Legally, lawmakers can't be that direct. Instead, Chisum cobbled together a convoluted scheme for prioritizing which groups would receive funding, with top priority going to a group of providers that last year served less than 1% of women. The plan, said Wheat, would actually "make it most difficult for the providers who see the most clients day in and day out to get funding."
For now, at least, that obstacle has been avoided. As the debate rolled on Friday, lawmakers were negotiating how to handle not only Chisum's amendment but also a host of others – including one from Rep. Jessica Farrar, D-Houston, which sought to reallocate the $5 million that 2005 lawmakers shaved from the family-planning budget to pay for the so-called "Alternatives to Abortion" program, which funds unlicensed and unregulated crisis pregnancy centers tasked with "promoting childbirth." In the end, it seems lawmakers reached a truce: Both the Chisum amendment (and four others proposed by members of the Legislature's Conservative Coalition) and the Farrar amendment (and other similar measures) were withdrawn. "There was a whole bunch of bargaining that went on behind the scenes," said Fran Hagerty, CEO of the Women's Health and Family Planning Association of Texas.

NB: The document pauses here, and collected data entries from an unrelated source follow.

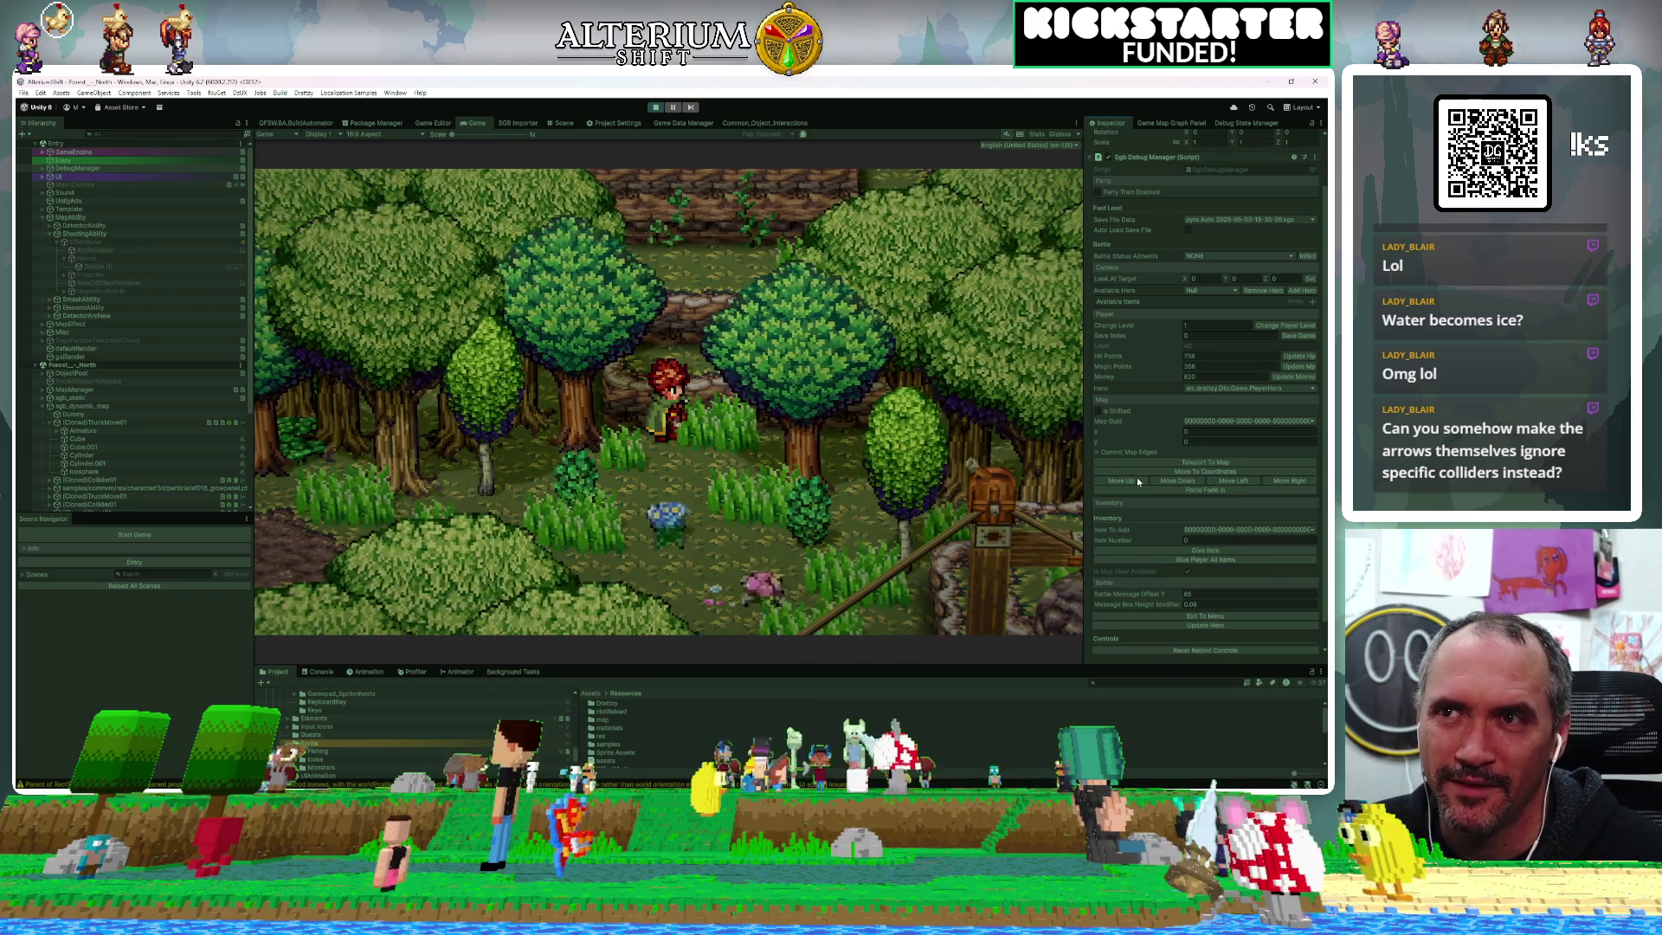
pyautogui.click(1137, 481)
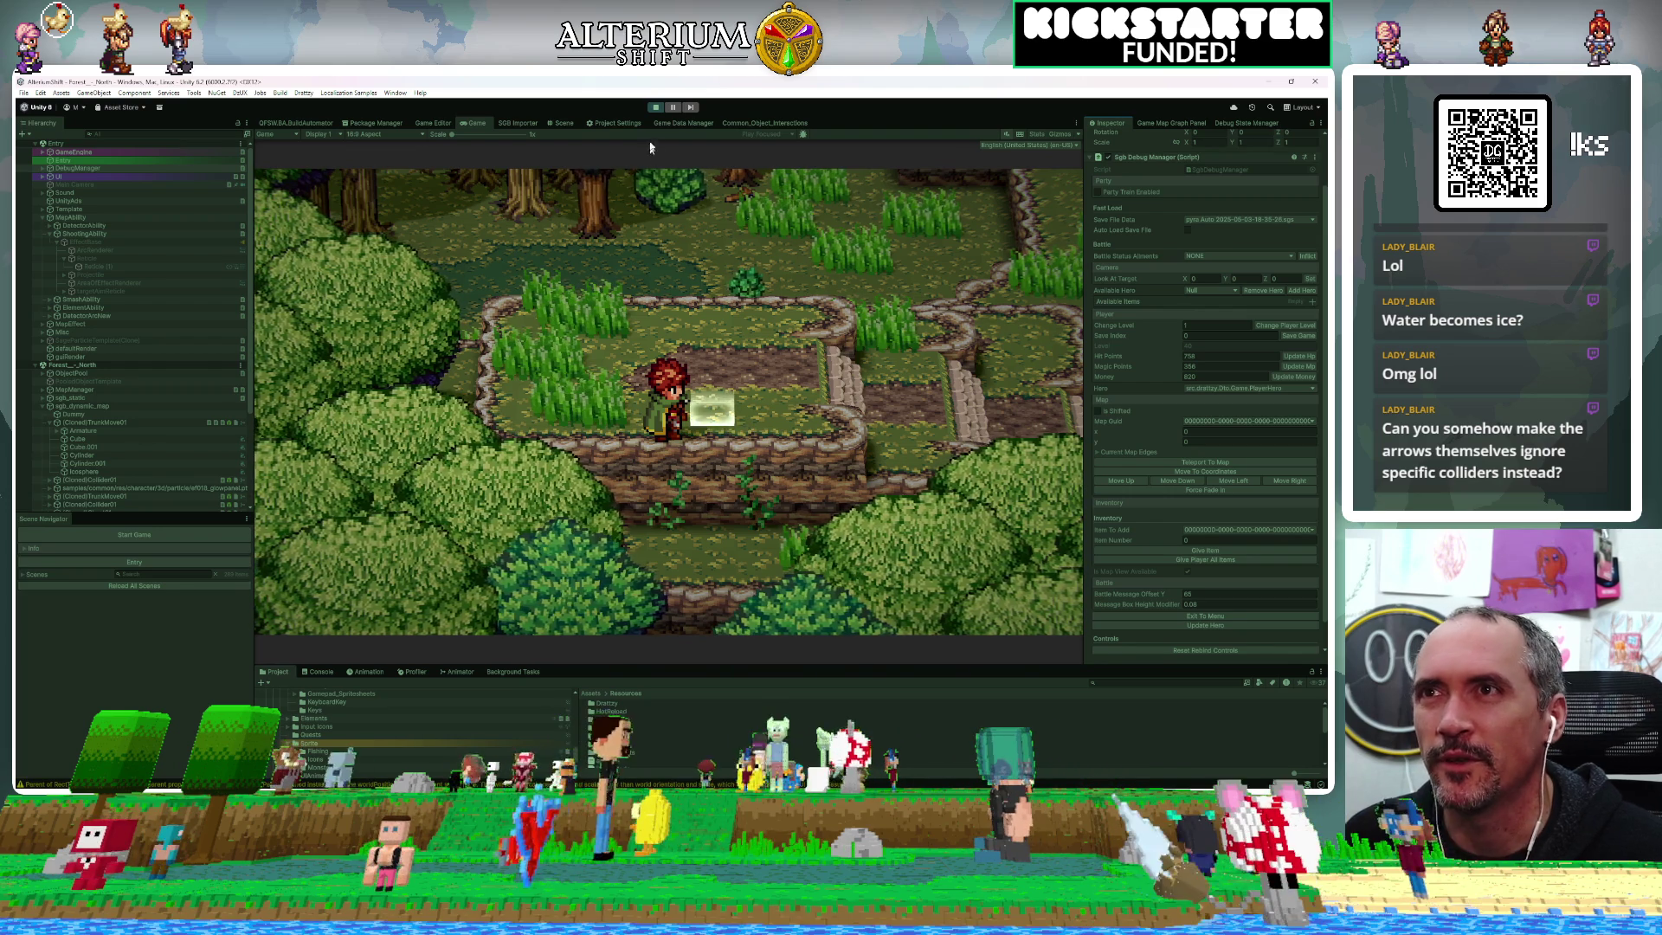
# Exit play mode with Ctrl+P back to the editor
pyautogui.press('ctrl+p')
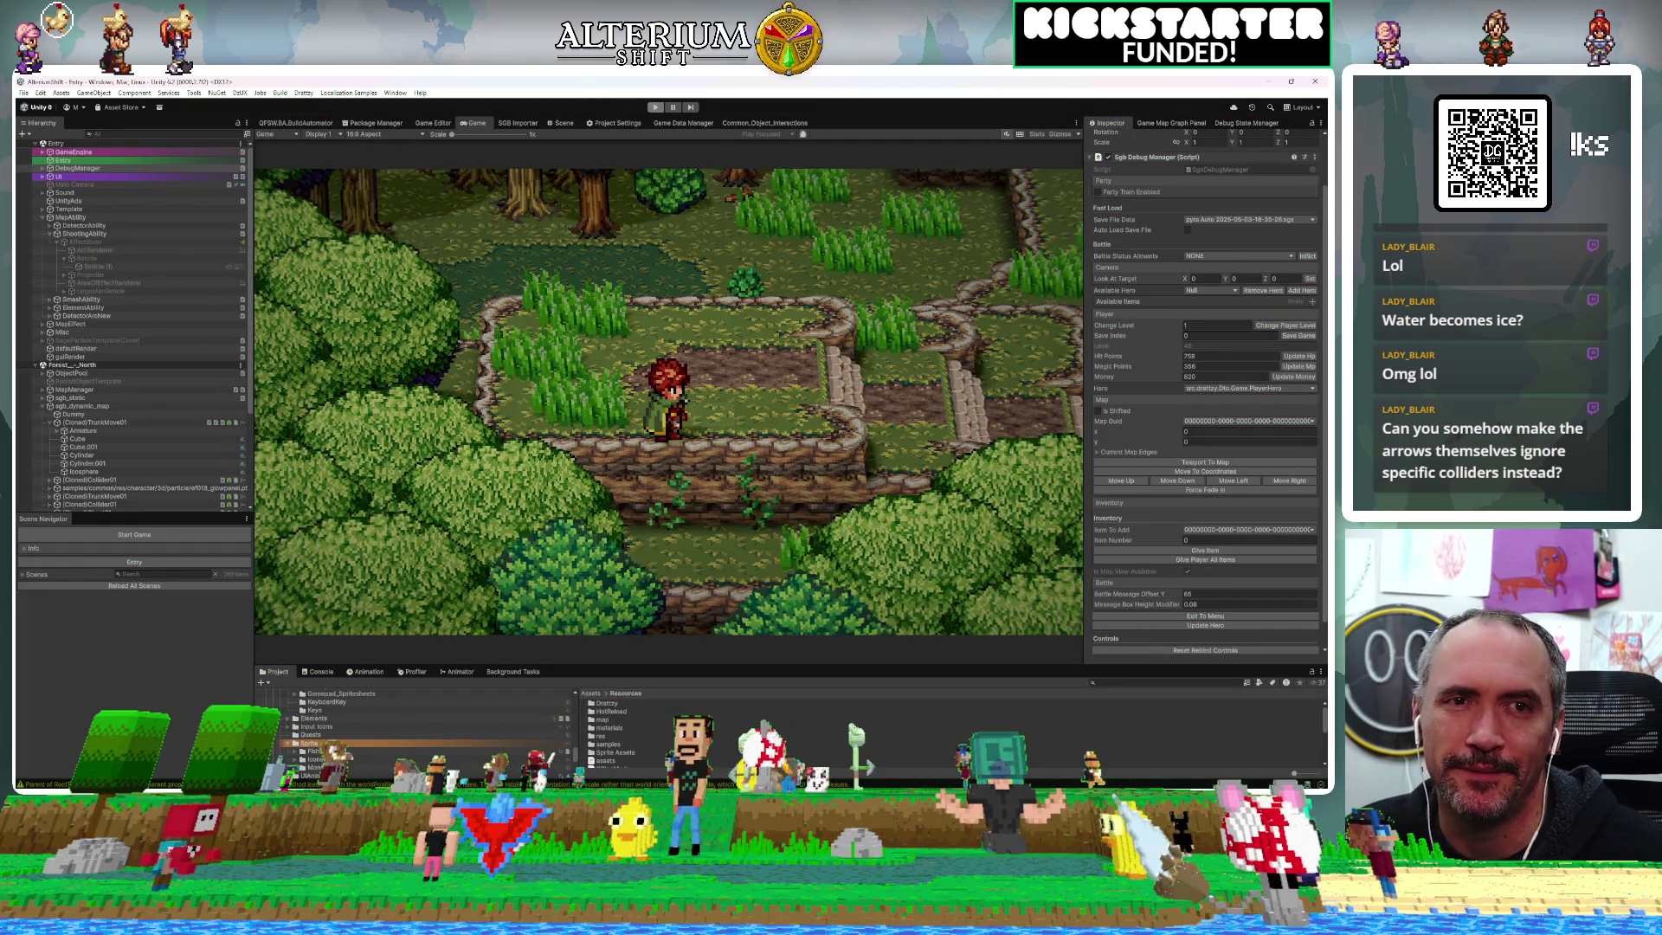
pyautogui.press('ctrl+p')
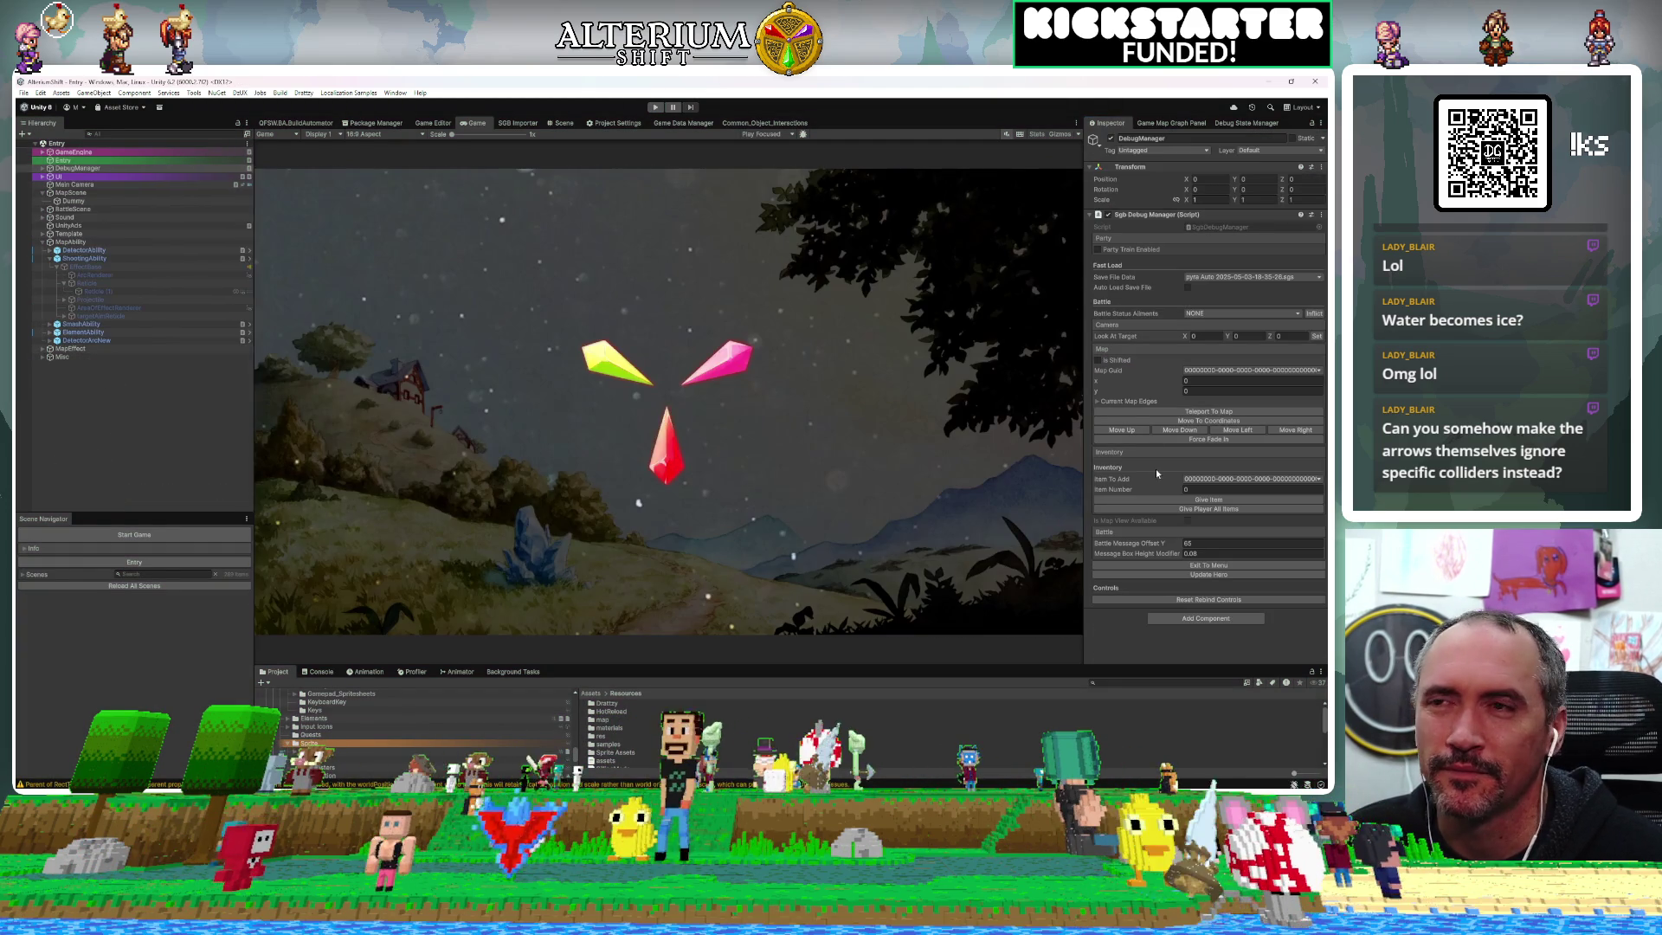
pyautogui.press('ctrl+p')
# Open the Summiton Forest North graph from the Game Map Graph Panel and nudge the yellow node right
pyautogui.scroll(-3, 888, 457)
pyautogui.click(1200, 123)
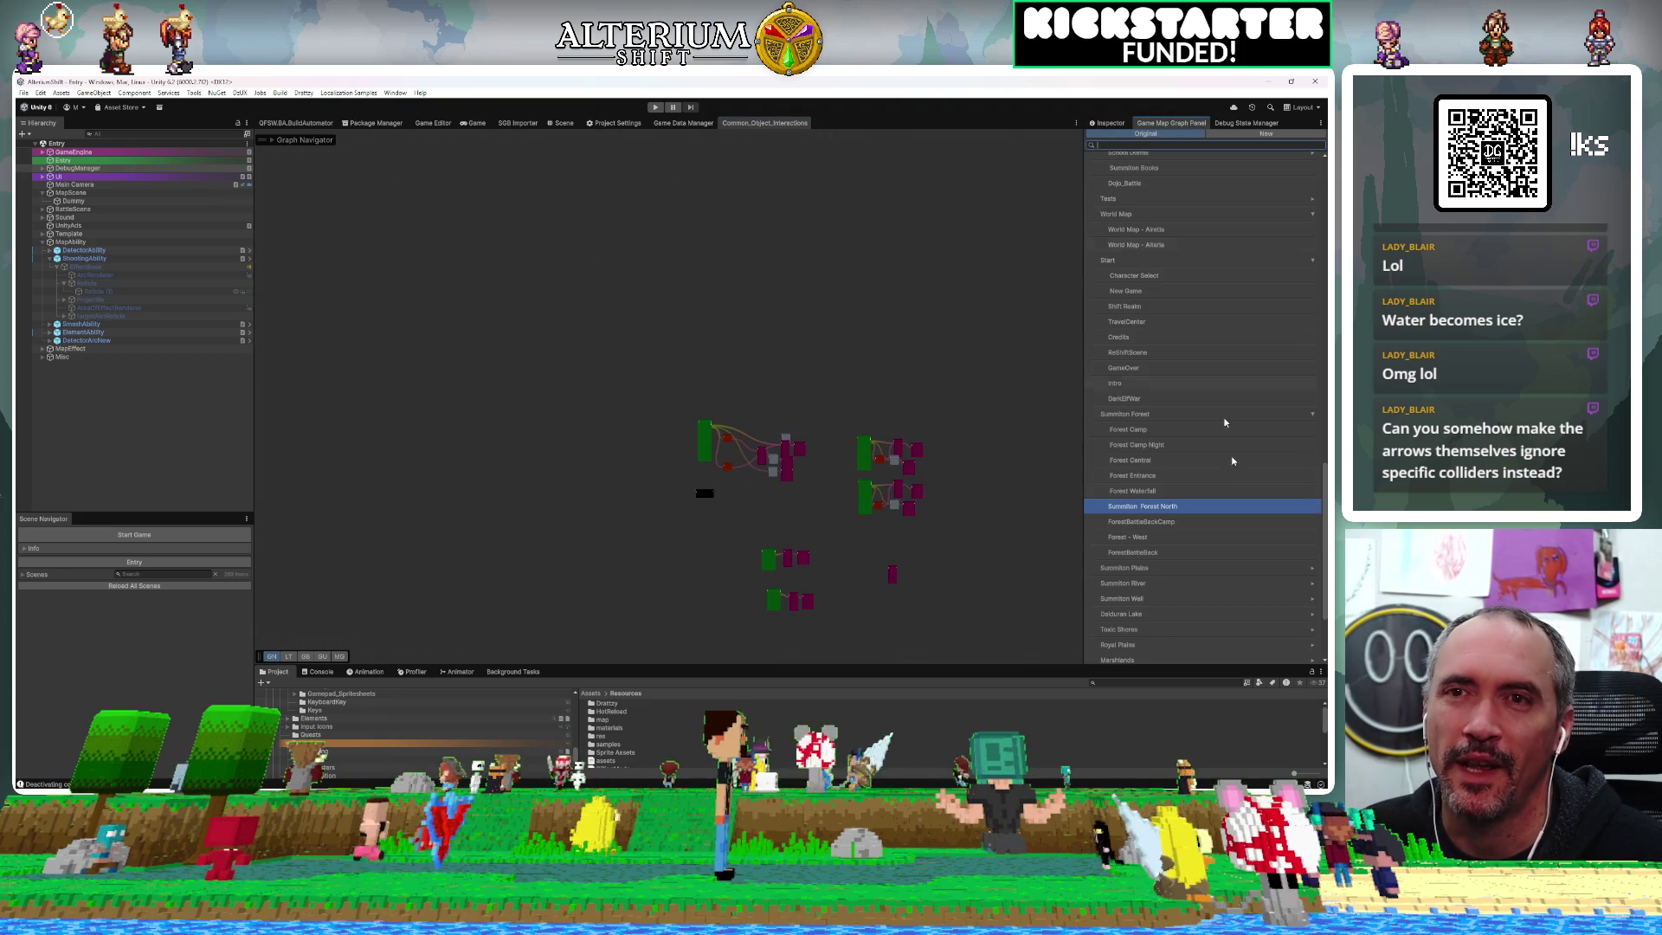
pyautogui.doubleClick(1187, 514)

The measures may be off the table for now, but anything could happen in conference committee, when select members of the House and Senate will work through the differences in each chamber's approved budget. Indeed, the family-planning budget can be changed in committee even if there is no difference between what is contained in each chamber's budget for the program. For now, Hagerty is optimistic. Family-planning advocates were able to line up supporters ready to debate fully the Chisum amendment if it had come up for discussion, and Hagerty believes the broad support for funding family-planning services sends a signal that providing for women's health care is not a controversial issue for most lawmakers. "People are over this, and they don't want to keep tying up time with [the] personal agendas" of a few lawmakers, she said. "Maybe I'm too optimistic," said Hagerty, "but that's how I like to see it."